Tomamos un 142 "negro" hasta la terminal, cruzamos el puente, caminamos una cuadra bordeando el arroyo, otra por detrás de la estación ANCAP… y ahí nomás, entrando unos pocos metros en la calle Arazatí, estaba la casita. Me gustó el barrio, las anchas "veredas" de césped, los jardines con plantas y árboles de todo tipo, los perros amistosos recorriendo tranquilos el lugar sin tránsito.
El techo de tejas, las paredes claras y el gris pizarra de la piedra laja que rodeaba la casita, contrastaban con tanto verde. Pero lo que más me atrajo fue el pequeño paraíso en el pasto de la "vereda", muy cerca del portoncito de entrada.
Cruzamos el jardín, y antes de entrar me detuve para mirar el paraíso… Sentí el murmullo suave de su copa incipiente como si fuera una voz que me saludaba con dulzura.
La casita por dentro era preciosa. "Un lugar para dos" ― pensé ― y sólo con mirarme, papá supo que podía asegurarle al propietario que le compraría la casa.
Contentos y entusiasmados, al salir nos detuvimos frente al paraíso y le comenté a papá cómo me atraía. Era casi de mi altura y ya se notaba que tendría un tronco fuerte.  A papá también le gustó.  "Menos mal ― me dijo ― que esta casa va a ser suya y este amigo puede echar cuerpo tranquilo aunque cierre un poco la entrada. Si algún día se puede comprar un auto, seguro va a preferir tirar el murito antes que cortar el árbol… ¡O dejar el cachilo afuera…!" (tratando "de usted" a las personas a las que generalmente se tutea, papá potenciaba el tamaño de su afecto).
Lo fuimos viendo crecer disfrutando de su sombra, su belleza y el perfume de sus flores al final de cada primavera.  Siempre me gustó estar cerca de él y hablarle, cuidarlo.
Un invierno, el viento sopló tan fuerte que una de sus enormes ramas cayó dejándole una herida profunda. Enseguida y por primera vez, lo podamos. Cubrimos con barro la parte desgajada y de a poco fue cerrando, formando su propia corteza.

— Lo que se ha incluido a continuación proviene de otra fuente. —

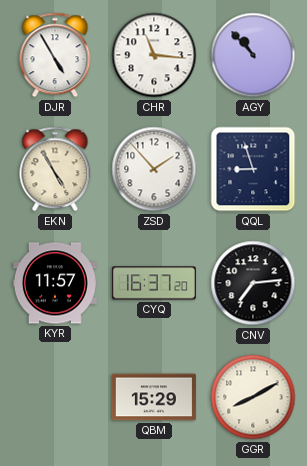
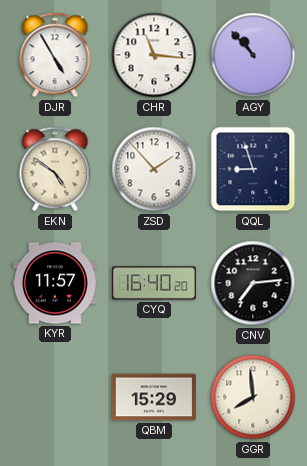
EKN: 4:55 -> 4:51
CYQ: 16:37 -> 16:40
GGR: 8:10 -> 7:59
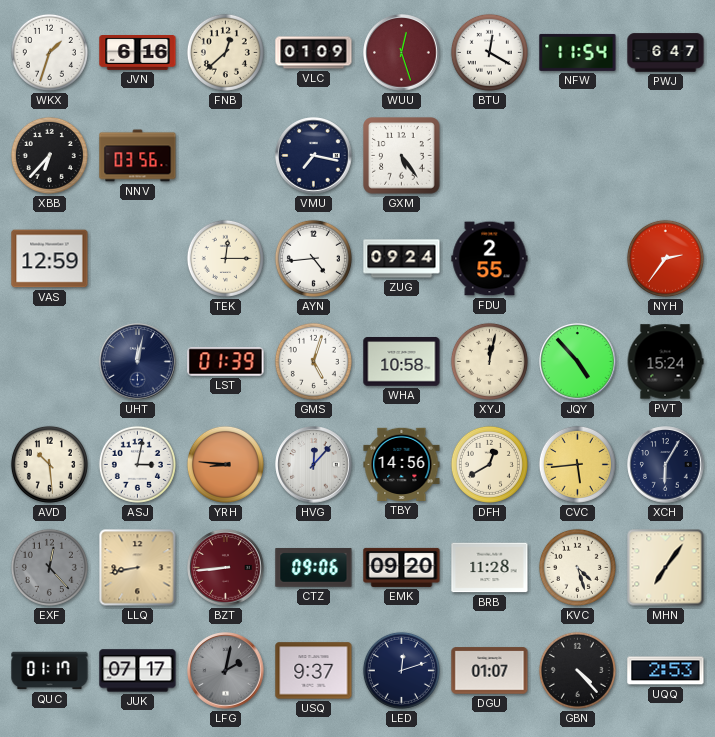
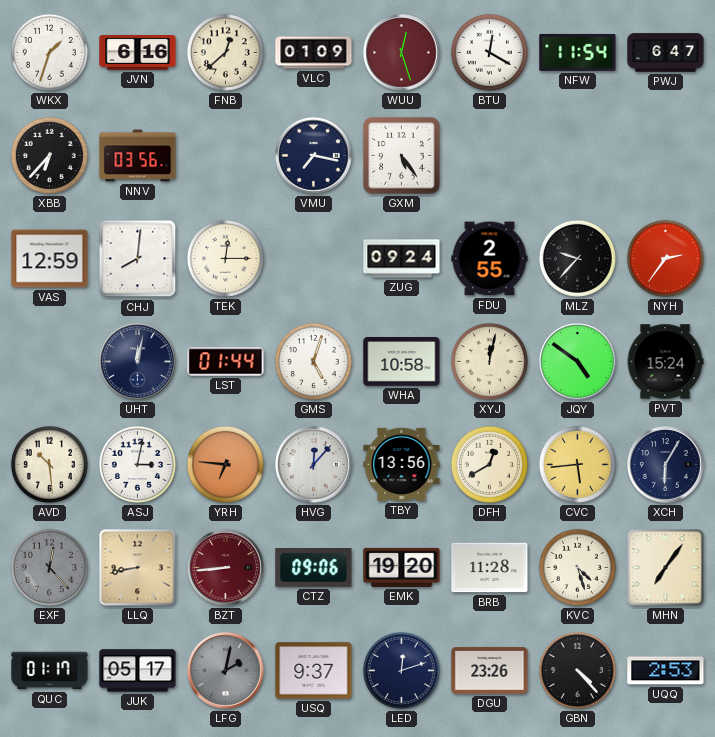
CHJ: none -> 8:01
AYN: 4:44 -> none
MLZ: none -> 9:37
LST: 01:39 -> 01:44
JQY: 4:53 -> 4:51
YRH: 8:46 -> 6:46
TBY: 14:56 -> 13:56
EMK: 09:20 -> 19:20
JUK: 07:17 -> 05:17
DGU: 01:07 -> 23:26
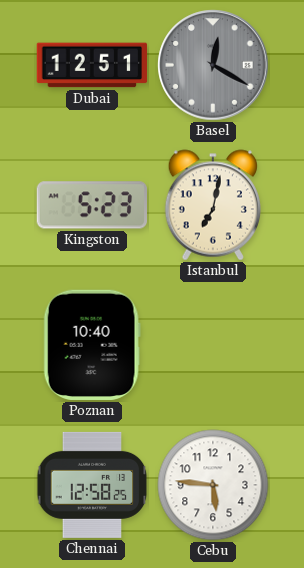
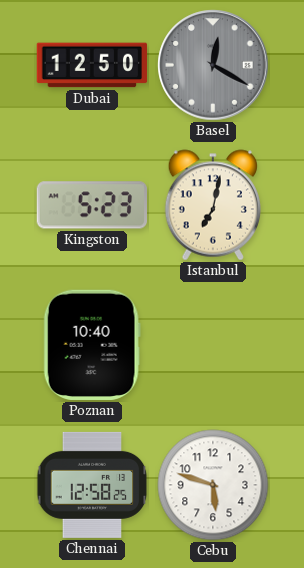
Dubai: 12:51 -> 12:50
Cebu: 5:46 -> 5:48
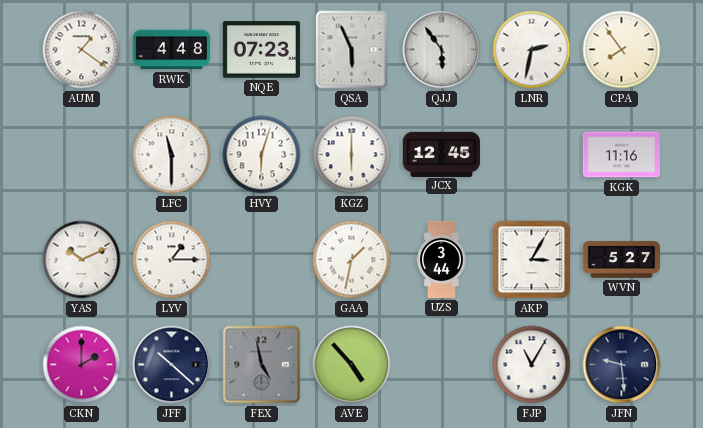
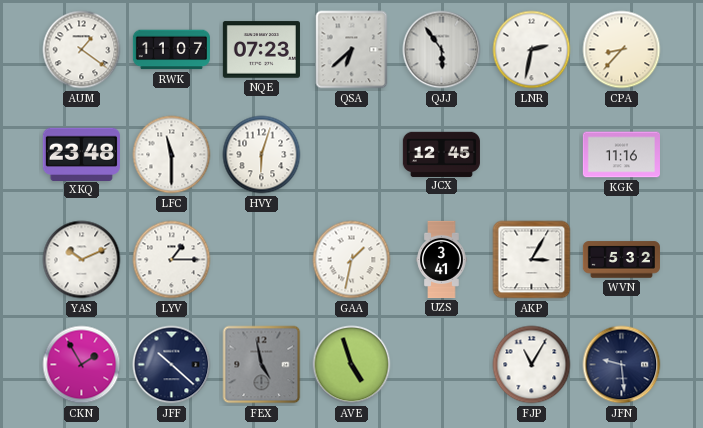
RWK: 4:48 -> 11:07
QSA: 5:56 -> 6:38
CPA: 7:54 -> 8:37
XKQ: none -> 23:48
KGZ: 6:00 -> none
UZS: 3:44 -> 3:41
WVN: 5:27 -> 5:32
CKN: 2:00 -> 1:55
AVE: 4:53 -> 4:57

En esa cicatriz planté un helecho para que lo adornara. Cuando lo hice, le dije que si le molestaba, no lo dejara crecer. Pero no sólo lo aceptó, sino que lo extendió hacia una rama más alta. Hoy lo luce orgulloso en su enorme tronco, tan grueso que abrazándolo sólo llego con la punta de los dedos a la mitad de su contorno.
Cada dos o tres años, espera su infaltable y merecida poda en mitad del otoño, para afrontar el invierno sin riesgos, y al acercarse la primavera nos regala sus miles de brotes, su copa pareja y frondosa, su belleza y su majestuosidad.
Hace días que llueve. Me acerco a la ventana y lo miro, tiene sus ramas recién podadas. El helecho lo envuelve suavemente y comparte su verde con él. Un clavel del aire se aquerenció en su parte más alta. Es hermoso.
Así han pasado los años y con ellos muchas cosas que afrontamos y superamos juntos mi árbol y yo. Y el sueño de papá terminó cumpliéndose: vivo definitivamente en esta casa que compró para mí… Aunque cuando lo hice, él  ― físicamente ―  ya no estaba, sé que lo supo, que lo sabe… que está contento porque me ve feliz.